| Document layout analysis data |
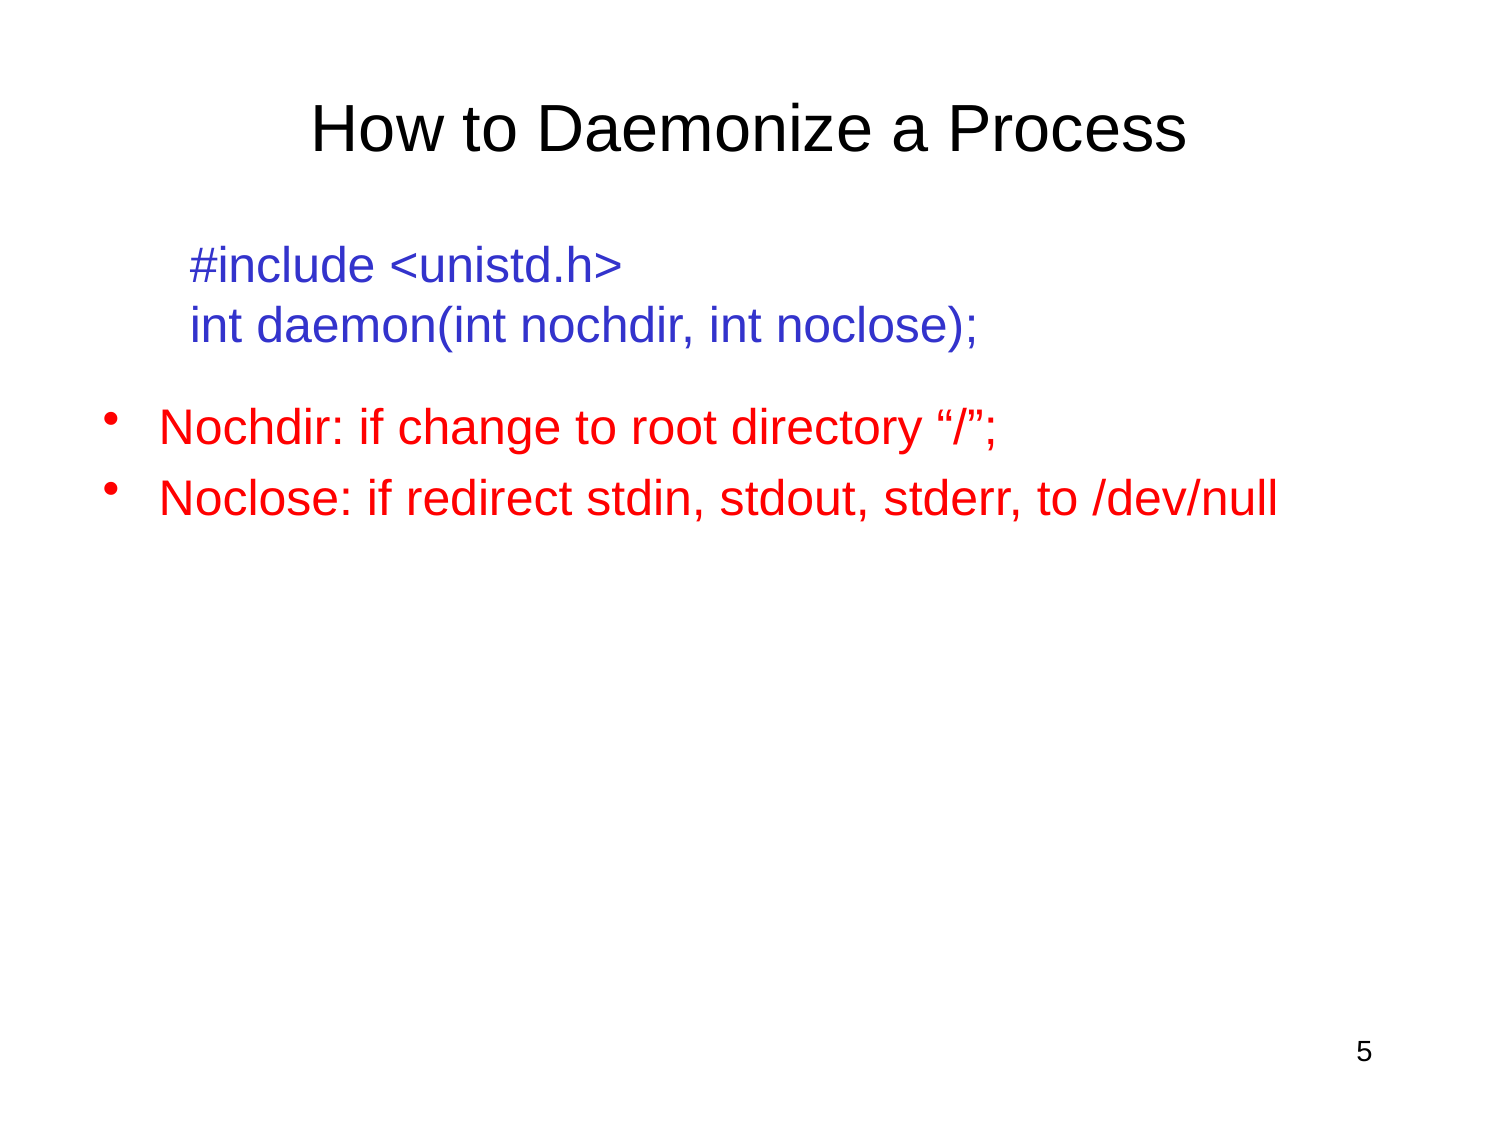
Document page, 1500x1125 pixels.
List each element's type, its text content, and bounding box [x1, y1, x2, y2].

slide_number 5 [1074, 1024, 1388, 1101]
title How to Daemonize a Process [112, 62, 1388, 188]
list Nochdir: if change to root directory “/”; Noclose: if redirect stdin, stdout, stderr, to /dev/null [87, 387, 1413, 1001]
text_box #include <unistd.h> int daemon(int nochdir, int noclose); [174, 224, 1003, 360]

| What the task requires |
Exact reproduction of the entries above is required, with pictures excluded.

| Answer to this task |
Document page, 1500x1125 pixels.
List each element's type, its text content, and bounding box [x1, y1, x2, y2].

slide_number 5 [1074, 1024, 1388, 1101]
title How to Daemonize a Process [112, 62, 1388, 188]
list Nochdir: if change to root directory “/”; Noclose: if redirect stdin, stdout, stderr, to /dev/null [87, 387, 1413, 1001]
text_box #include <unistd.h> int daemon(int nochdir, int noclose); [174, 224, 1003, 360]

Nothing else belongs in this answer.